Task details -
Starting with the line that contains "staining of endometrial" and stopping after the line that contains "expression analysis of", return each line below exactly as written, with no others.

---------------

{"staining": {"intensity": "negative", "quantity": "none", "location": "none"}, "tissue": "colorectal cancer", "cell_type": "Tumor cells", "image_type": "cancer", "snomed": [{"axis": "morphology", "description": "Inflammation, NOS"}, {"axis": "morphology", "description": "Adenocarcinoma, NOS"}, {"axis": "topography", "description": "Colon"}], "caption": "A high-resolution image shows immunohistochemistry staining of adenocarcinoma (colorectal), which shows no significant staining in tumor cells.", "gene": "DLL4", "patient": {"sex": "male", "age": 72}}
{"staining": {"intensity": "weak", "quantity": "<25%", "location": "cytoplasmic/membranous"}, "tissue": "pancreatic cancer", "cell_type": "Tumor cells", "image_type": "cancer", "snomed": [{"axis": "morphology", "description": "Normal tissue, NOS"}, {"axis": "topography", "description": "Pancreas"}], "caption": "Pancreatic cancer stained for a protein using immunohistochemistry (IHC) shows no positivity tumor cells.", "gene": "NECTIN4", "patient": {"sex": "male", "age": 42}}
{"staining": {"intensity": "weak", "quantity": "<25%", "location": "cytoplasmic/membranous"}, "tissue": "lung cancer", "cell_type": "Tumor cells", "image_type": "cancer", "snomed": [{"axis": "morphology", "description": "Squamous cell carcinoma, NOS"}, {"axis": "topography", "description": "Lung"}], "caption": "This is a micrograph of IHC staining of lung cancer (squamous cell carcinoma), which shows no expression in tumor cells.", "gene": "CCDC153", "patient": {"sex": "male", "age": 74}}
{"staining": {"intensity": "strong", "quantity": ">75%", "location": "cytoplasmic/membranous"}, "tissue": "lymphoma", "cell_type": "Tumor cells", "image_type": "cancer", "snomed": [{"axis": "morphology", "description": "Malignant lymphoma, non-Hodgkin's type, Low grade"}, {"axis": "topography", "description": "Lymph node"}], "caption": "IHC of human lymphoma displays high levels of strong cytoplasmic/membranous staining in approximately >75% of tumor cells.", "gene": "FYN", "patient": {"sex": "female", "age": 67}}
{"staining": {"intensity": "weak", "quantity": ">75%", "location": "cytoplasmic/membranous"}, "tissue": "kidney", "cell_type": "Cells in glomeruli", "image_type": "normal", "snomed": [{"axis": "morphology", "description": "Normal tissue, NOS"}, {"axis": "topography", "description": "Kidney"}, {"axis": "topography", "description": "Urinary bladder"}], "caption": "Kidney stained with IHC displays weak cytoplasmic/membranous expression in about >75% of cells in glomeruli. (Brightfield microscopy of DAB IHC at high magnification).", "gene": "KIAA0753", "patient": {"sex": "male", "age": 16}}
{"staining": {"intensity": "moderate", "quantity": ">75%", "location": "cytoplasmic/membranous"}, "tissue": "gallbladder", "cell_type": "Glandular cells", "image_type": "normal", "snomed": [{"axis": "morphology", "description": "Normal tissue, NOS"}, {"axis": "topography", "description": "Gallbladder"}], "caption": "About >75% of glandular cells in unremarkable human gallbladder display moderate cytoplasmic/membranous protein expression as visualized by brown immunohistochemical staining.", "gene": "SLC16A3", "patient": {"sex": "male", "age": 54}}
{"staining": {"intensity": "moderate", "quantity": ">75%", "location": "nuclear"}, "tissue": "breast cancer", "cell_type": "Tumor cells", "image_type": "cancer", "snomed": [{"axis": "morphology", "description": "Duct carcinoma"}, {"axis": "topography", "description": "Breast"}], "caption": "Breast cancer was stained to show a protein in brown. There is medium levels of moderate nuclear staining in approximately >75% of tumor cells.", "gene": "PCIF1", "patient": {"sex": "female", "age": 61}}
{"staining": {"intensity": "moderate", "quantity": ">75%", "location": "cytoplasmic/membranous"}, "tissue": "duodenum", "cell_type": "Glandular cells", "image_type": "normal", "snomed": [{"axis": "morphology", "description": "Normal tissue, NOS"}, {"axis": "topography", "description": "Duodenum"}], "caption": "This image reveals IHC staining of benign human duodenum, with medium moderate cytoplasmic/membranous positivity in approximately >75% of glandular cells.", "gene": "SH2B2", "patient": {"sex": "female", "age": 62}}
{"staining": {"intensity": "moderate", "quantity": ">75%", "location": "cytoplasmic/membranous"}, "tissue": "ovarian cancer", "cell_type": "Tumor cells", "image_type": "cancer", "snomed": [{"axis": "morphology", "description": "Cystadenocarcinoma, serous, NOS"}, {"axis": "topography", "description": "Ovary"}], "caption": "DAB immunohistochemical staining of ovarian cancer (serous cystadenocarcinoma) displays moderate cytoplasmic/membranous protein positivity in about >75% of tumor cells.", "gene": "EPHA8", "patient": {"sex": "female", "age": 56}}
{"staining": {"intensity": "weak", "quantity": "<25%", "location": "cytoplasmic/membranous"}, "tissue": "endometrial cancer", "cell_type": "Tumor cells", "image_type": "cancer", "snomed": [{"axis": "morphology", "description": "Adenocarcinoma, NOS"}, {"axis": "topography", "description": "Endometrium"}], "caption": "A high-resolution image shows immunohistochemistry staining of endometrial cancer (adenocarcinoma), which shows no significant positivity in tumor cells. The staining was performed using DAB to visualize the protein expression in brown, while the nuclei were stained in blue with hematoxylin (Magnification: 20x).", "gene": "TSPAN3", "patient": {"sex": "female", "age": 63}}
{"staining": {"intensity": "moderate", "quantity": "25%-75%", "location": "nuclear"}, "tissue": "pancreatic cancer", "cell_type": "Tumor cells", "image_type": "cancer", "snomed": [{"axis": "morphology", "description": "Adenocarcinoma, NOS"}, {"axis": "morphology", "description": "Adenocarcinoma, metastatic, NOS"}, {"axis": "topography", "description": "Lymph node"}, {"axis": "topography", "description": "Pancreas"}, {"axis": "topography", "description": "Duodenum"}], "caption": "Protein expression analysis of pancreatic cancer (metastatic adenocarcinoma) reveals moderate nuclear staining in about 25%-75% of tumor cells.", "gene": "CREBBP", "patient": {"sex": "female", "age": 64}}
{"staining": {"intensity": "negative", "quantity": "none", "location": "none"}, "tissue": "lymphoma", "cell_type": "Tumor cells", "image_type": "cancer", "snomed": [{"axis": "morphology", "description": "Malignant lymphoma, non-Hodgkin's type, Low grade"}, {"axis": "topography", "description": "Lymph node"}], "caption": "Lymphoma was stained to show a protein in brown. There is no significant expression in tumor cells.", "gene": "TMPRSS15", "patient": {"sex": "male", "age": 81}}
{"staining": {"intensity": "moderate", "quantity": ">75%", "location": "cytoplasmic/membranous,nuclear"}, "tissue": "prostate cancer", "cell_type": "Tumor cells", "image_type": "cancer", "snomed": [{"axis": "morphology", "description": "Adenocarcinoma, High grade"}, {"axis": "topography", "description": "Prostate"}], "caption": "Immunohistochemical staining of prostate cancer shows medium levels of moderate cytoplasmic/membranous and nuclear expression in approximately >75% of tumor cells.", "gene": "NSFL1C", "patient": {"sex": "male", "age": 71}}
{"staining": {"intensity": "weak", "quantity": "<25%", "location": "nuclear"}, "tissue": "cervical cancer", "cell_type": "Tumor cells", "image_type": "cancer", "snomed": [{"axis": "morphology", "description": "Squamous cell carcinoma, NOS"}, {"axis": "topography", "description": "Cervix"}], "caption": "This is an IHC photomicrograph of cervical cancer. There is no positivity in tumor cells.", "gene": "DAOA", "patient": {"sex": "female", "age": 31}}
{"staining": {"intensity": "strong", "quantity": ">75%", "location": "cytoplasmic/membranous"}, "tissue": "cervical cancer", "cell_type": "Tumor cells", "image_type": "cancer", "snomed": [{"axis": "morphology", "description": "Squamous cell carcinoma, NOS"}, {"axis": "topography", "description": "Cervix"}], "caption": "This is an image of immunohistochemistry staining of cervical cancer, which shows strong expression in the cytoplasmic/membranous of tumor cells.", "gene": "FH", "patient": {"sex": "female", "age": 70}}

---------------

The answer -
{"staining": {"intensity": "weak", "quantity": "<25%", "location": "cytoplasmic/membranous"}, "tissue": "endometrial cancer", "cell_type": "Tumor cells", "image_type": "cancer", "snomed": [{"axis": "morphology", "description": "Adenocarcinoma, NOS"}, {"axis": "topography", "description": "Endometrium"}], "caption": "A high-resolution image shows immunohistochemistry staining of endometrial cancer (adenocarcinoma), which shows no significant positivity in tumor cells. The staining was performed using DAB to visualize the protein expression in brown, while the nuclei were stained in blue with hematoxylin (Magnification: 20x).", "gene": "TSPAN3", "patient": {"sex": "female", "age": 63}}
{"staining": {"intensity": "moderate", "quantity": "25%-75%", "location": "nuclear"}, "tissue": "pancreatic cancer", "cell_type": "Tumor cells", "image_type": "cancer", "snomed": [{"axis": "morphology", "description": "Adenocarcinoma, NOS"}, {"axis": "morphology", "description": "Adenocarcinoma, metastatic, NOS"}, {"axis": "topography", "description": "Lymph node"}, {"axis": "topography", "description": "Pancreas"}, {"axis": "topography", "description": "Duodenum"}], "caption": "Protein expression analysis of pancreatic cancer (metastatic adenocarcinoma) reveals moderate nuclear staining in about 25%-75% of tumor cells.", "gene": "CREBBP", "patient": {"sex": "female", "age": 64}}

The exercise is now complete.